Local volunteers Pat Porter (left) and Doris Reed regularly donate clothing and toiletries for Emergency Department patients at the Civic Campus.
Rushing to the Emergency Department is a stressful experience for patients. In most cases, there isn’t time to consider what they’ll need while at the hospital or when they’re discharged.
Fortunately for patients in the Civic Campus Emergency Department, Pat Porter and Doris Reed are thinking about those needs for them. Over the past few years, the women have donated their time and money to deliver in-demand items like soap, shampoo, toothpaste, toothbrushes, combs, underwear, socks and clean used clothing.
Their kind initiative began when Porter’s daughter-in-law, Civic Campus Emergency Room nurse Rebecca Briscoe, asked one year that, instead of giving her Christmas gifts, her family donate toiletries to the Emergency Department. Porter and her family happily obliged, but their charity didn’t end with the holiday season.
After several months of donating smaller items she bought on sale, using her own money, Porter found a way to expand her offerings.
“I was told that the hospital needed clean clothing for discharged patients,” said Porter. “Sometimes patients are flown in from elsewhere and don’t have family or friends to bring them a change of clothes. Or they’re discharged in the early hours of the morning, or they’re homeless and don’t have clean clothes.”
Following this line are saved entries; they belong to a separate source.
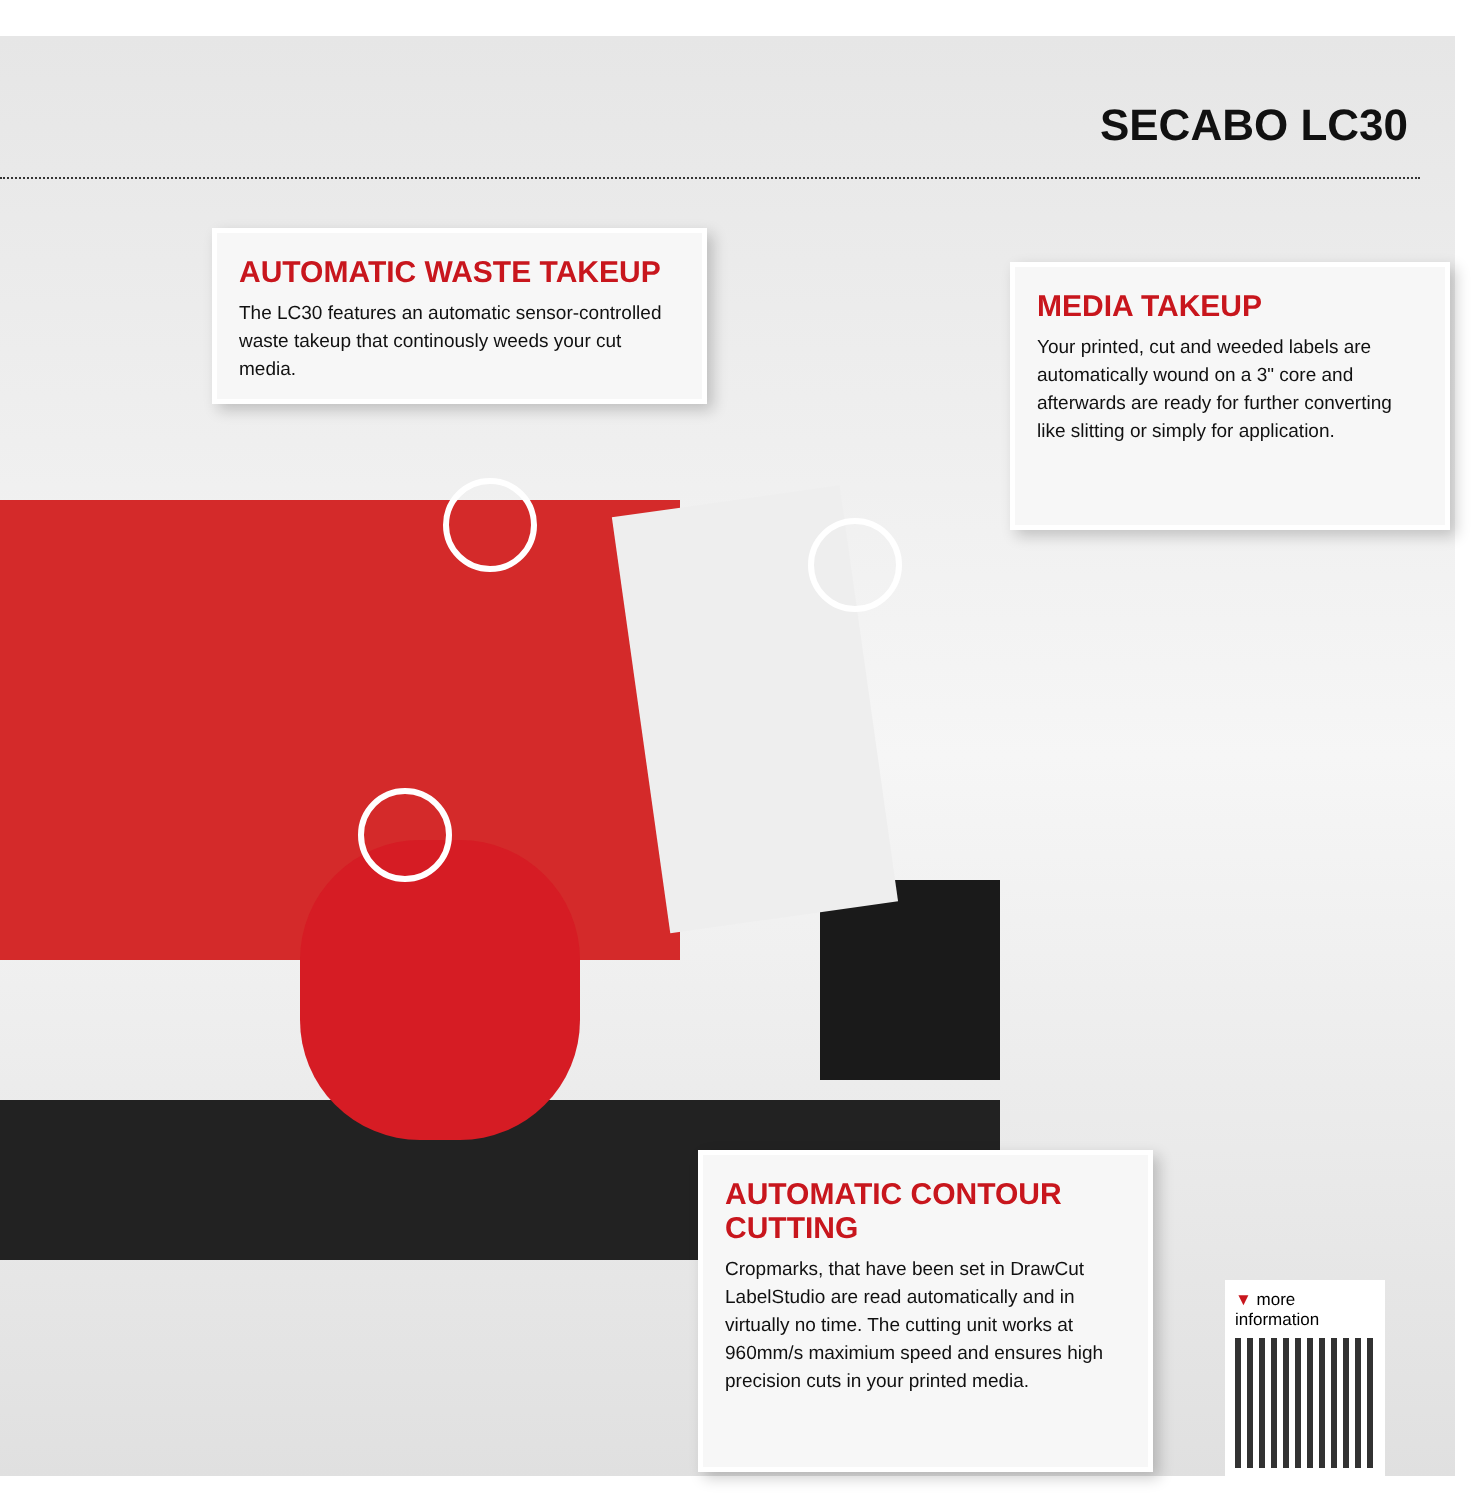SECABO LC30
AUTOMATIC WASTE TAKEUP
The LC30 features an automatic sensor-controlled waste takeup that continously weeds your cut media.
MEDIA TAKEUP
Your printed, cut and weeded labels are automatically wound on a 3" core and afterwards are ready for further converting like slitting or simply for application.
AUTOMATIC CONTOUR CUTTING
Cropmarks, that have been set in DrawCut LabelStudio are read automatically and in virtually no time. The cutting unit works at 960mm/s maximium speed and ensures high precision cuts in your printed media.
▼ more information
With that in mind, Porter asked Doris Reed, who volunteers as coordinator at the New-To-You Shop in Westboro’s All Saints’ Anglican Church, if the thrift store would consider donating surplus clothing to The Ottawa Hospital. Reed said it was “exactly the kind of fit we’re looking for” and gladly joined Porter in making monthly deliveries to the Civic Campus Emergency Department.
“We bring as much as the back seat and the trunk of the car will carry,” said Reed.
Briscoe praises the two women for their tireless work, including Porter’s long hours searching for sales and discounts on toiletries, and Reed’s endless efforts to sort, repair, clean and pack the clothing.
“I think it means a lot to our patients because they’ve already had a lot of stress to deal with, and then they discover that somebody has donated the things they need out of the goodness of their heart,” said Briscoe.
“We’re glad to do it,” said Porter, who also volunteers in the elementary school system. “But we can’t take all the credit. We’re meeting a need, but The Ottawa Hospital staff and volunteers look after collecting and distributing our donations. We’re all working together to fill the need.”